Global stocks and bonds rallied sharply to start the second half of 2022 despite renewed worries on both the inflation and economic growth fronts. Early last month, the U.S. CPI reading came in much hotter than expected, notching yet another fresh 40-year high. That came on the heels of a very robust June employment report, which showed that the domestic economy added a whopping 372,000 jobs.
Retail sales for June came in strong, too, though adjusted for inflation, real spending was slightly negative and well off the highs notched in March of last year.
We got more troubling inflationary data to end July, too. Last Friday’s Employment Cost Index verified above market forecasts at 1.3%. The market looked past that data point, and stocks jumped to end the week and month.
In all, the S&P 500 rose 9.1% in July for its best month since November 2020. Stocks were already sharply higher in advance of the Federal Reserve’s two-day meeting last week. Traders expected a 0.75 percentage point hike in the Fed Funds Target Rate, and that is just what they got, along with re-assuring words from Chair Powell during the press conference. The FOMC meeting was the final catalyst to spark a wave of risk-on appetite in July.
Global bonds rallied big too after a first-half drubbing. The yield on the benchmark U.S. 10-year Treasury note plunged from a June peak near 3.5% to under 2.7% to settle on Friday. Speculative-grade debt also caught a bid as the iShares iBoxx $ High Yield Corporate Bond ETF (HYG) had its best month since late 2011. Homing in on high-grade credit, the iShares iBoxx $ Inv Grade Corporate Bond ETF (NYSEARCA:LQD) benefited from both a risk-on appetite and lower market interest rates. Investment grade corporates had its best month since April 2020 as buyers finally returned to that market.
The yield on LQD remains well above where it traded during 2020 and 2021. At 4.5%, it sports a positive real yield when compared to inflation expectations looking out 10 years, which stand at 2.53%, according to the St. Louis Federal Reserve. Still, high-grade credit is simply back to where it closed out the month of May. This could simply be a pause in the broader downtrend—we need to see more signs of life in that slice of the fixed income market. And the August-September period is notorious for being risk-off, so the bulls have their work cut out for them.

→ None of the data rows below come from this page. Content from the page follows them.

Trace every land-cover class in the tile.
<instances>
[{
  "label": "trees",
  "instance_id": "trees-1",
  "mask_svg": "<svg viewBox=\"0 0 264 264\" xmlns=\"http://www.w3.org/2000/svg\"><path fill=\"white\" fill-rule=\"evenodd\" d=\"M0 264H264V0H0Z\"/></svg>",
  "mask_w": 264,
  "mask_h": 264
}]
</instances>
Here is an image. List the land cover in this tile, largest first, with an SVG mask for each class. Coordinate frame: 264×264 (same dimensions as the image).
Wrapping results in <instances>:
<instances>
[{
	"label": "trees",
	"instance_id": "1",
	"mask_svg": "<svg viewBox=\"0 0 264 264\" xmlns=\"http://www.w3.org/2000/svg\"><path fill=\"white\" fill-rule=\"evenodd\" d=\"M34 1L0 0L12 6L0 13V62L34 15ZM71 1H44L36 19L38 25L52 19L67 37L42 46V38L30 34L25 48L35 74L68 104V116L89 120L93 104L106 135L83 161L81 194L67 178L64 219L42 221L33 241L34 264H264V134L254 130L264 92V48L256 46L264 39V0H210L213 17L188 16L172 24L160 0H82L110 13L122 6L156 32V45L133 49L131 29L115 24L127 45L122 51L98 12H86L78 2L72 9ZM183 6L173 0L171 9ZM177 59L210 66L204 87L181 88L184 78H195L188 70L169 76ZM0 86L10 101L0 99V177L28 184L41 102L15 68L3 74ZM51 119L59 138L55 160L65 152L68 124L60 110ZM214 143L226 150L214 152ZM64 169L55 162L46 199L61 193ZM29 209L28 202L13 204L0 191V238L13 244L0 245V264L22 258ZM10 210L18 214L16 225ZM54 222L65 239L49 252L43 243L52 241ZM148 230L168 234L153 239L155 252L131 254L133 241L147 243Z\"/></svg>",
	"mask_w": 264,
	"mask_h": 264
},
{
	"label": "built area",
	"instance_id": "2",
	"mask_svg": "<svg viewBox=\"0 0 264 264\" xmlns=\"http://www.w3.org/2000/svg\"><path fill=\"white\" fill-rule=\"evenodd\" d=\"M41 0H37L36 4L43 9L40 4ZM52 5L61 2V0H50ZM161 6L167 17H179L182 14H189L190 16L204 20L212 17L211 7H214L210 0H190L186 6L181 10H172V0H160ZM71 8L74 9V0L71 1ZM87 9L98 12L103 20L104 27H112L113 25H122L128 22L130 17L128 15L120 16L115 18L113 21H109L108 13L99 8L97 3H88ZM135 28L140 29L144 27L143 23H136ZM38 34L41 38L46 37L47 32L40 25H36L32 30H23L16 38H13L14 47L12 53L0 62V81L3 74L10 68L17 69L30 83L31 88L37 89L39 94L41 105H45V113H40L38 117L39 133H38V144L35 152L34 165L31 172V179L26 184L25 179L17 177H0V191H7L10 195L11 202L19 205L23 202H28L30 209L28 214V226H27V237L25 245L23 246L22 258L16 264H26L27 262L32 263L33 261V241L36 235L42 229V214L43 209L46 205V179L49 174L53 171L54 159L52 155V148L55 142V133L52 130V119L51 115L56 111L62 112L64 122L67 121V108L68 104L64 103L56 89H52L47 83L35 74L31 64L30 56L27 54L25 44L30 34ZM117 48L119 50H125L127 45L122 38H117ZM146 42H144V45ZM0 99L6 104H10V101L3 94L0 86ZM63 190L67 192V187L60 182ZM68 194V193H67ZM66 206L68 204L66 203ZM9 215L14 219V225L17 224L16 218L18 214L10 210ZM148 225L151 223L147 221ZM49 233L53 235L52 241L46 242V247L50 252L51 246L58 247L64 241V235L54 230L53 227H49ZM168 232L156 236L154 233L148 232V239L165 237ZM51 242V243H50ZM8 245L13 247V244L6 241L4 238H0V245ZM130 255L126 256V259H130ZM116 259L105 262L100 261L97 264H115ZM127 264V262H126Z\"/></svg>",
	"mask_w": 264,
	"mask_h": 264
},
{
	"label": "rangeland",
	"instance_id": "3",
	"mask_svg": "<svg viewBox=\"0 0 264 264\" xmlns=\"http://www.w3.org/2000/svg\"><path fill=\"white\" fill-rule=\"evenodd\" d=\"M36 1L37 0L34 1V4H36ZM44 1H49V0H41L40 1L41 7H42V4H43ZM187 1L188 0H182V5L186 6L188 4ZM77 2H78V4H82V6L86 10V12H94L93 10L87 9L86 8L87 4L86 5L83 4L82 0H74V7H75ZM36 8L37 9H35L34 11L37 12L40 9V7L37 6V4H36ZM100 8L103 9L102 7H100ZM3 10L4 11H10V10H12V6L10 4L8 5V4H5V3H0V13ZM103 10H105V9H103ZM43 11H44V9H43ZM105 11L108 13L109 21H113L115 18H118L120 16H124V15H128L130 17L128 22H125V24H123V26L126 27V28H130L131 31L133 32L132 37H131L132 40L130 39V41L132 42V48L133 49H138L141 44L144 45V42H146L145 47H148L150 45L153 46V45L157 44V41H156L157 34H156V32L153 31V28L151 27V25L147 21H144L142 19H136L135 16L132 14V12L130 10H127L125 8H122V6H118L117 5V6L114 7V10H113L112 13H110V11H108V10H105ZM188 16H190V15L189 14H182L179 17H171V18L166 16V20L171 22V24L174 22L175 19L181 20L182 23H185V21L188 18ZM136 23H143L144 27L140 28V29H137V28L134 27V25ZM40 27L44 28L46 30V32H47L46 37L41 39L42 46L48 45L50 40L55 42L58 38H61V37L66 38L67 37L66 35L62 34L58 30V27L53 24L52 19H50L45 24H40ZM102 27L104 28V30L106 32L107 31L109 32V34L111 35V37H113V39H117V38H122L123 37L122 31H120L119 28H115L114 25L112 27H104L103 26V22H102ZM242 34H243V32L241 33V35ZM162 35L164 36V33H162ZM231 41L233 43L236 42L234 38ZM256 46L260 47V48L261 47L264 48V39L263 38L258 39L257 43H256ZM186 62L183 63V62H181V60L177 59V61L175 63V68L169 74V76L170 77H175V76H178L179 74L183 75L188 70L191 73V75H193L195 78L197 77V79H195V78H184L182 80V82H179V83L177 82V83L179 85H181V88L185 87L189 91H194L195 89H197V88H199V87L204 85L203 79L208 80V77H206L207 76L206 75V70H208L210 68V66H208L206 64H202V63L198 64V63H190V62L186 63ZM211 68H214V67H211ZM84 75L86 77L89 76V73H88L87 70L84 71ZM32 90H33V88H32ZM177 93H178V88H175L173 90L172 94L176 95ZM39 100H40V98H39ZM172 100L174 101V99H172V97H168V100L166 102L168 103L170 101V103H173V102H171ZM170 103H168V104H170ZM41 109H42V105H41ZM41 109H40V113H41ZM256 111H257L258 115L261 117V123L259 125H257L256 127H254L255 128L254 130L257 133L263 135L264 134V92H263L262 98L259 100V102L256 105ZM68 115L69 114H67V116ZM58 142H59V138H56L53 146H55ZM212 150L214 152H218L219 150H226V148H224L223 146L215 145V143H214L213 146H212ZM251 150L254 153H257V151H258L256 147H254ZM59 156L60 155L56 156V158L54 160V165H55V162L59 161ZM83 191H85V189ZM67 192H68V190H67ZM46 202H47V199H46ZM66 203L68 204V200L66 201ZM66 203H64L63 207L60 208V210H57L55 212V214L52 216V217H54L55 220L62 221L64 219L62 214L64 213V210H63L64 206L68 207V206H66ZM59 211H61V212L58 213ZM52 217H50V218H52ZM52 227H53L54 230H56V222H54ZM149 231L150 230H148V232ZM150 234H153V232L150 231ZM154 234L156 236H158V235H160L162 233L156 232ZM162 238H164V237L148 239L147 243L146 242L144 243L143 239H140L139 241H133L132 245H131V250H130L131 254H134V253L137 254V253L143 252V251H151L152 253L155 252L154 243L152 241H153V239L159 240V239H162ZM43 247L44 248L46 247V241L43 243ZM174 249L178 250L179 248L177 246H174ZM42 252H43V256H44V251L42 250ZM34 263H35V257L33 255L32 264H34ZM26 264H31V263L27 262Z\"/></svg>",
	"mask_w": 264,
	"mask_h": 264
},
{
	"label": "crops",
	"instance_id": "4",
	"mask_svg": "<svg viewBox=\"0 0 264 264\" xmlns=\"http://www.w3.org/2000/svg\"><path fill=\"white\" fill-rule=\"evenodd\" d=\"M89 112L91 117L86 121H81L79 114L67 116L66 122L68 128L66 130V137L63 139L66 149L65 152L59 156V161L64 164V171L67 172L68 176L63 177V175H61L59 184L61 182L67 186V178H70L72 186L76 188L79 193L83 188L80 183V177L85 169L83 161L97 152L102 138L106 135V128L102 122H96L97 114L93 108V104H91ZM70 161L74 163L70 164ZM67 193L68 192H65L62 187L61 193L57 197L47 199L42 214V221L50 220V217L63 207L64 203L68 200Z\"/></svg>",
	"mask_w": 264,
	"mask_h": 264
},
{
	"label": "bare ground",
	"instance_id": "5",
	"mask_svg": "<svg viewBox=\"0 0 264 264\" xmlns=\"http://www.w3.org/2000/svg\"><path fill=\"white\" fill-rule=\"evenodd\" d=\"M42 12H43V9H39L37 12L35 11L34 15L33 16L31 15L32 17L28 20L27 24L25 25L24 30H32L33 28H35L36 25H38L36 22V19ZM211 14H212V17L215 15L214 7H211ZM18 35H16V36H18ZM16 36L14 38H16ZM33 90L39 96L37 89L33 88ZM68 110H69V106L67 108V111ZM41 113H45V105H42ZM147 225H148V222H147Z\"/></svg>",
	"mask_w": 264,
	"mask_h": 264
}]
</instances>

Finally, amid key price action and economic data, we also have the all-important second-quarter earnings season in full swing. According to John Butters, Senior Earnings Analyst at FactSet, 73% of S&P 500 companies have reported a positive EPS surprise so far during this reporting period.
What I found particularly revealing is that firms missing earnings estimates have actually rallied big. FactSet’s data show firms with a negative EPS surprise have seen a share price rise of 1.2% in the two days before announcing earnings and over the subsequent two trading sessions post-earnings. That’s above the five-year average change of –2.4%. Perhaps much of the bad news is now baked in.
Stocks and bonds had a great month despite troubling economic data. The end of July featured a pivotal Fed meeting which was met with buying. Moreover, the Q2 corporate earnings season is fairing much better than expected so far. Traders should look to cues from the corporate credit market but also be mindful of the often-shaky August-September period now underway.